What to do:
In the items below, find every line that contains the string "left" and copy each one in full. Matching is case-sensitive.

Data visualization images:
*** Begin section ***

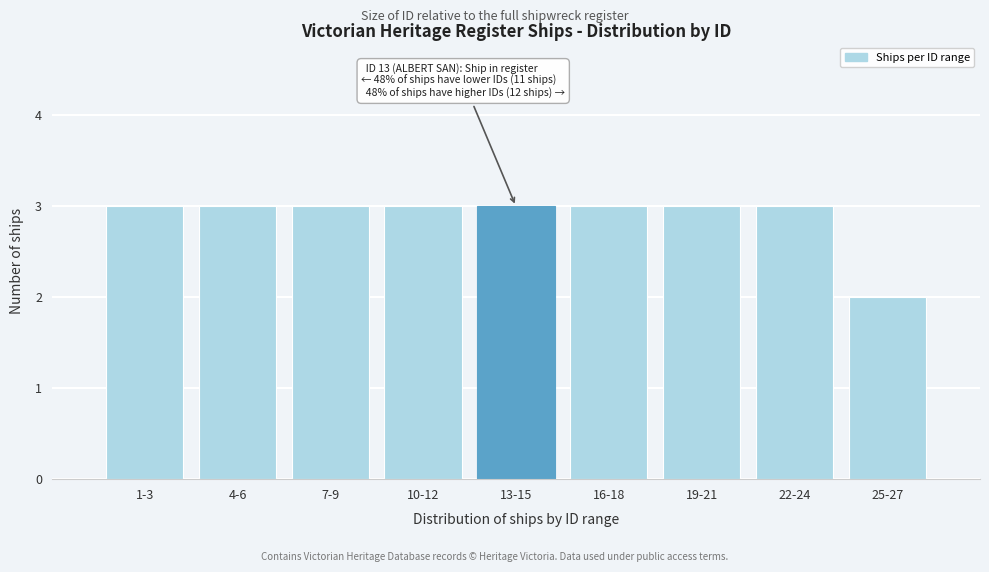

Reading left to right, extract all data points from this chart.

3	3	3	3	3	3	3	3	2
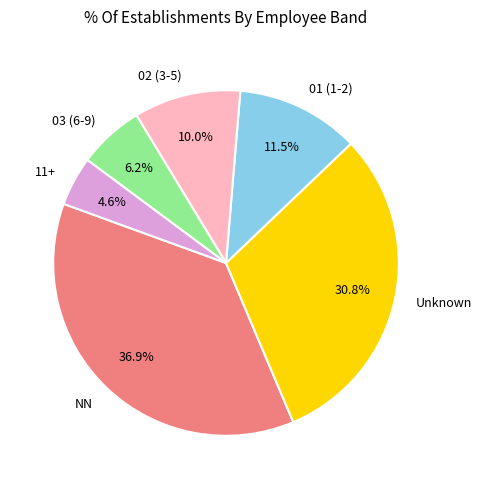

Is there any slice that represents more than half of the pie?

No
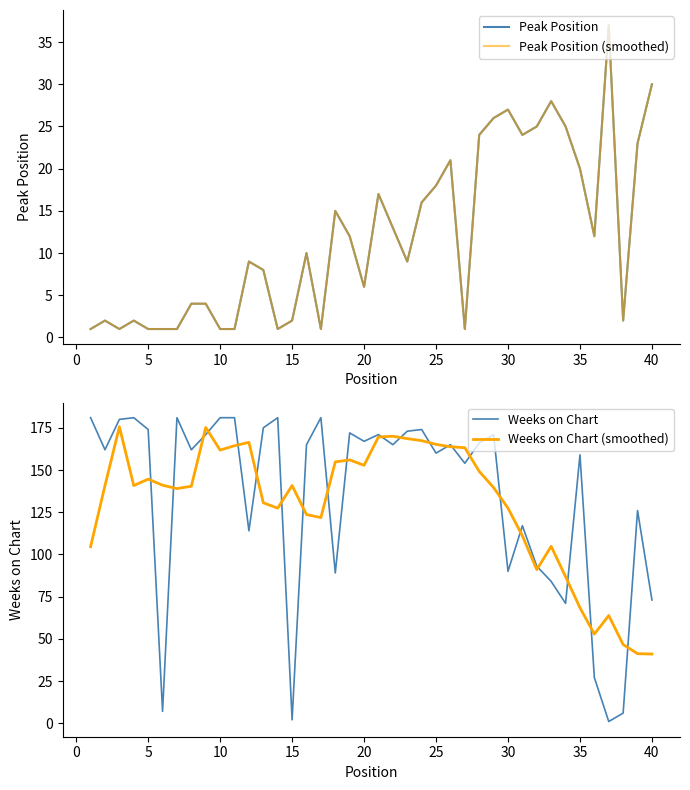

What is the maximum value for Weeks on Chart?

181.0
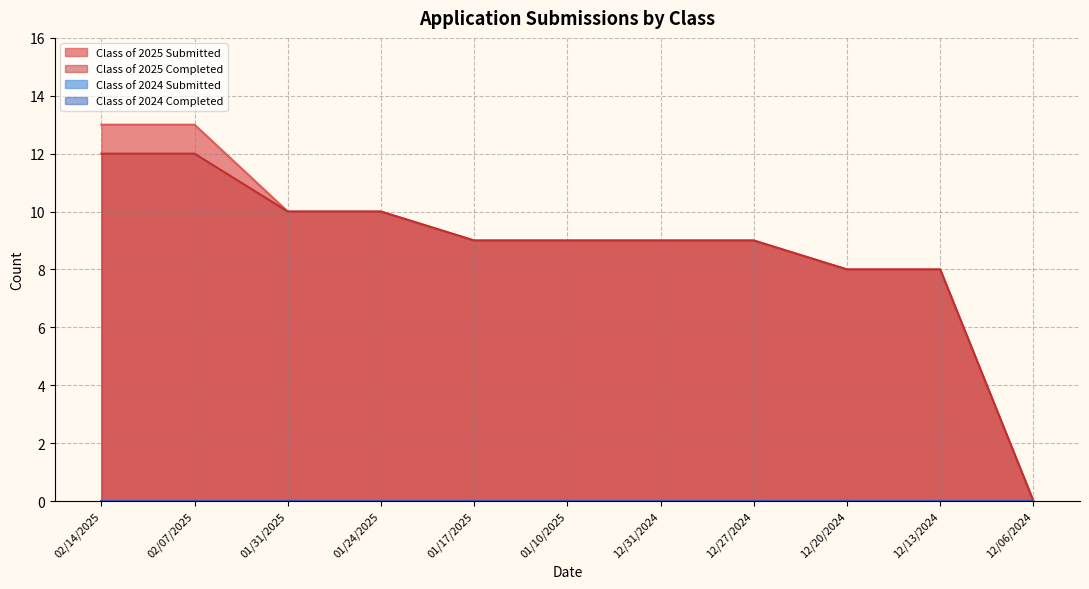

What position from the right is 12/06/2024?

1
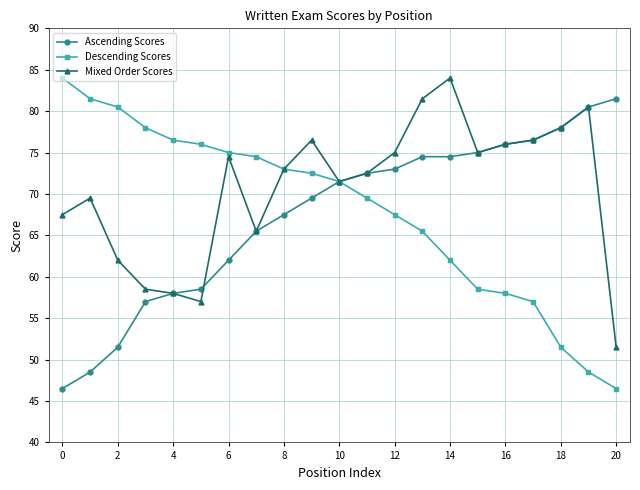

What is the maximum value for Mixed Order Scores?

84.0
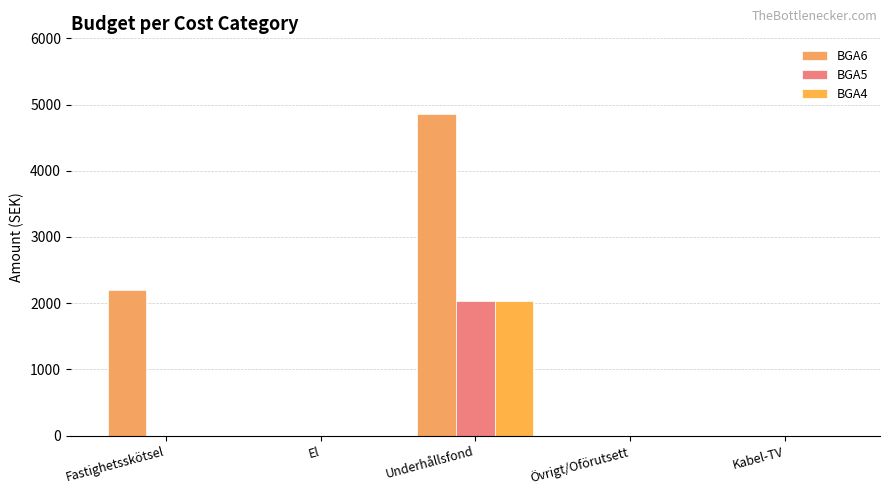

What is the total value across all series at Fastighetsskötsel?

2207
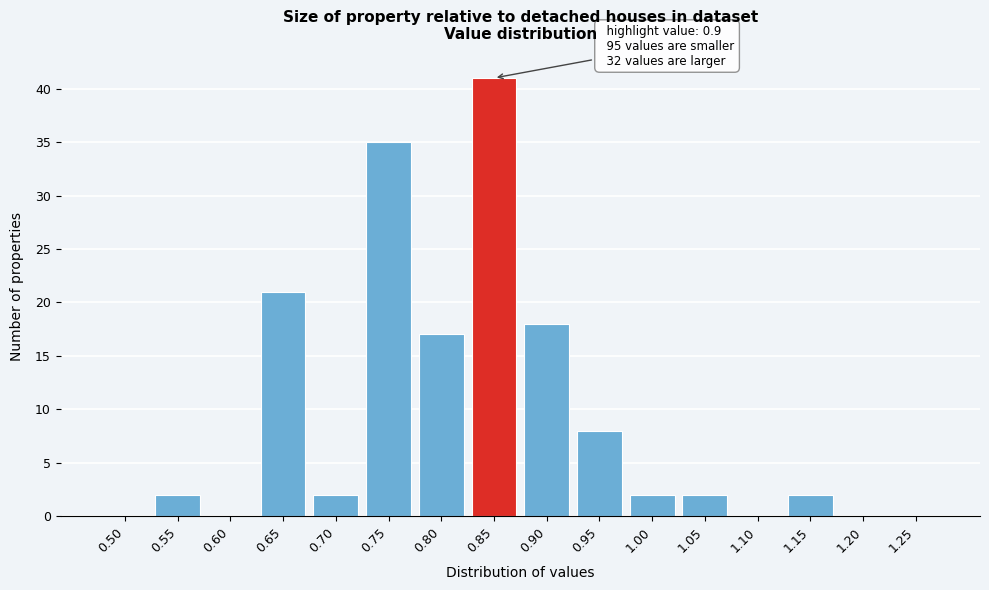

Reading right to left, extract all data points from this chart.

1.25=0	1.20=0	1.15=2	1.10=0	1.05=2	1.00=2	0.95=8	0.90=18	0.85=41	0.80=17	0.75=35	0.70=2	0.65=21	0.60=0	0.55=2	0.50=0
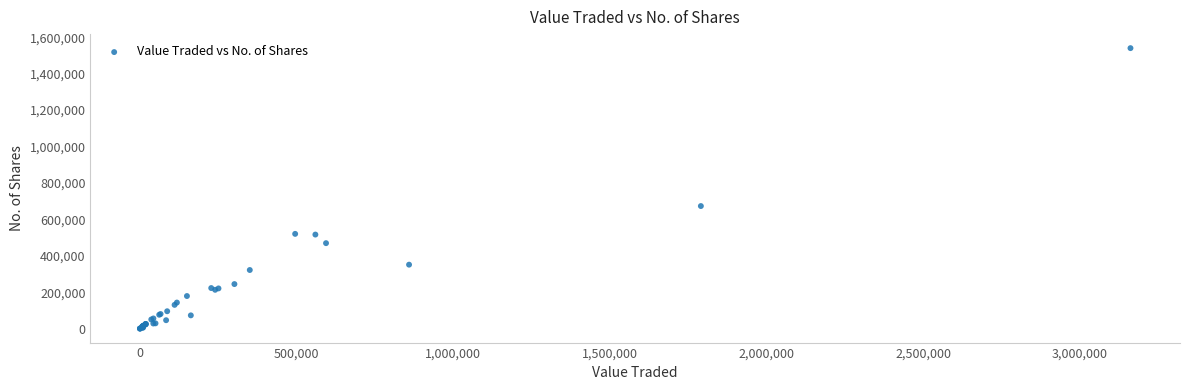

What Y value in the scatter plot is closest to 770103?

672905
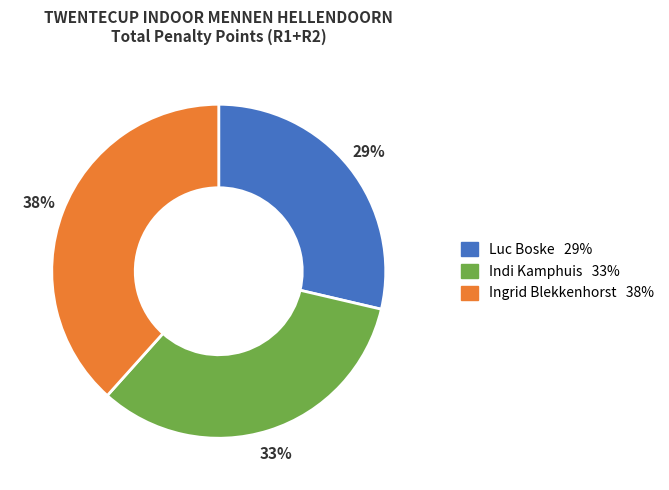

What is the smallest slice in the pie chart?

Luc Boske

*** End section ***

Response area:
Reading left to right, extract all data points from this chart.
Reading right to left, extract all data points from this chart.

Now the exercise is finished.